The association says though October was slower than the annual growth of 9.2 per cent in September, it was still above the annual average of 3.2 per cent seen over the past decade.
Over good news is capacity in available tonne kilometres (AFTK) rose 3.7 per cent, marking the 15th consecutive month where demand growth outstripped capacity, which is positive for load factors, yields and financial performance.
IATA director general and chief executive officer, Alexandre de Juniac says: “Demand for air freight grew by 5.9 per cent in October. And tightening supply conditions in the fourth quarter should see the air cargo industry deliver its strongest operational and financial performance since the post-global financial crisis rebound in 2010.”
The association also says though demand remains strong, indicators show the industry may have passed the growth peak, with inventory-to-sales ratio in the US tracking sideways suggesting that the period when companies look to restock inventories quickly has ended.

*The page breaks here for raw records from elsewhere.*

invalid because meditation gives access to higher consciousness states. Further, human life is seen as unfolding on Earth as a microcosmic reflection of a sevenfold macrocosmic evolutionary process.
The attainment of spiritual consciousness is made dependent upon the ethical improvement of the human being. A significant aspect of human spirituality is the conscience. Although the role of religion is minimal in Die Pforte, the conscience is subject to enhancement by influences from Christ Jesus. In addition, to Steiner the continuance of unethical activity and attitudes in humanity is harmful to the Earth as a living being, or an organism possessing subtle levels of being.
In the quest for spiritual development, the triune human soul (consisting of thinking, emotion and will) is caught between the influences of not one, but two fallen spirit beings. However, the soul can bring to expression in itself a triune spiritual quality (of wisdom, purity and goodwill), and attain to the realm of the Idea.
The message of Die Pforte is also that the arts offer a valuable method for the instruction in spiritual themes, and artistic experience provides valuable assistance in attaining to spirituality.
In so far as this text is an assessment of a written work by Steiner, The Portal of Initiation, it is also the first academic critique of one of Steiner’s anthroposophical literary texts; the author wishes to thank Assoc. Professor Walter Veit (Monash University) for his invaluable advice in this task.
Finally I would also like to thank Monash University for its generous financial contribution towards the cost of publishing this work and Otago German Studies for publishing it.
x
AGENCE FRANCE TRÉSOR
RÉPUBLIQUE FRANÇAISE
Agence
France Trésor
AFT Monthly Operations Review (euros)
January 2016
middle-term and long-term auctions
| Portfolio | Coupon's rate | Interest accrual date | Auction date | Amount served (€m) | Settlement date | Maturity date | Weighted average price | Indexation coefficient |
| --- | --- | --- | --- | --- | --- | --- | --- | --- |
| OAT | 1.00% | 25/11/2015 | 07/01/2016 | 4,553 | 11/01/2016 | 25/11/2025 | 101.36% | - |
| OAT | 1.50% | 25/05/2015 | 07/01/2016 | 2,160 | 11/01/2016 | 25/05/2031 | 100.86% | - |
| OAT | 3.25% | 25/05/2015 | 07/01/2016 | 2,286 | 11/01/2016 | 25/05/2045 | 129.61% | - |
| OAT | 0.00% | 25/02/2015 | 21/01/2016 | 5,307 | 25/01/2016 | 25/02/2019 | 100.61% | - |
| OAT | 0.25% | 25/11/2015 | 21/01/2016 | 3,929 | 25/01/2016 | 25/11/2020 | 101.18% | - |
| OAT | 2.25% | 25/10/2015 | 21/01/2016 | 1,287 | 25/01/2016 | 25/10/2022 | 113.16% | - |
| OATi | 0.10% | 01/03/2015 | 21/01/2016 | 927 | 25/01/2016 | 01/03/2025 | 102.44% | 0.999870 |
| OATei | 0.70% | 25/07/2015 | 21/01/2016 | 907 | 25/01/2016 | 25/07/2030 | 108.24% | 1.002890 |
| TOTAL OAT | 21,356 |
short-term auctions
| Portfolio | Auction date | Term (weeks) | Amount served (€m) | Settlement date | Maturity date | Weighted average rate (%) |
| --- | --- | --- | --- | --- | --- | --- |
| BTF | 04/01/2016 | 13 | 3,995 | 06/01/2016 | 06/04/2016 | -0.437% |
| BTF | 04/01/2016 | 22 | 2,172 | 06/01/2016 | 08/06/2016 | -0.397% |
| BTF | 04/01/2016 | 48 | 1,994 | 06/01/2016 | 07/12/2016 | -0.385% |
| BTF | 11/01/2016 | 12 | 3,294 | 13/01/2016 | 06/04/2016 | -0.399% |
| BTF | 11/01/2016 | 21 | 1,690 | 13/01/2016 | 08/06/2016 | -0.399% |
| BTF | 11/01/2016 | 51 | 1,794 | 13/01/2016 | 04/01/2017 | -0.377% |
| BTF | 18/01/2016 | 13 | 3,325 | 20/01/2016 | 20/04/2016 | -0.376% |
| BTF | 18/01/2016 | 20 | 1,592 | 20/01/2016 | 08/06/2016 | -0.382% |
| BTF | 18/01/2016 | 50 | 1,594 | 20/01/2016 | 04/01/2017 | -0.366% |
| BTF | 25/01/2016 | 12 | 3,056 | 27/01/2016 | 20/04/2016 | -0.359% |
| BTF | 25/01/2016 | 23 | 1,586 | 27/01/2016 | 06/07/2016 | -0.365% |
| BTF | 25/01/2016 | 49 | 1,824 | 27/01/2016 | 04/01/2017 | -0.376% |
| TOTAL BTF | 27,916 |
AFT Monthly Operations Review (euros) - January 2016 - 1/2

It also says new export orders component of the global Purchasing Managers’ Index is stable, and the upward trend in seasonally adjusted freight volumes has moderated.
Freight volumes are still expected to grow in 2018, although at a slower pace than in 2017.
By region, Asia-Pacific grew 4.4 per cent helped by the region’s manufacturers continuing to enjoy buoyant order books, with major exporters in China and Japan reporting growing backlogs supported in part by stronger economic activity in Europe.
North America grew 6.6 per cent with the US dollar continuing to drive imports though affecting exports.
European airlines increased 6.4 per cent with export orders growing at the fastest pace in more than seven years, and demand proving very healthy on transatlantic routes and to and from Asia.
The Middle East was up 4.6 per cent with recent volatility due to developments in demand in 2016 rather than a marked change in current traffic trends.
Latin America grew 7.2 per cent helped by signs of recovery in Brazil, the region’s largest economy.
Africa posted the largest year-on-year increase of 30.3 per cent, though only represents 1.6 per cent of the world share, and demand was boosted by very strong growth on trade lanes to and from Asia.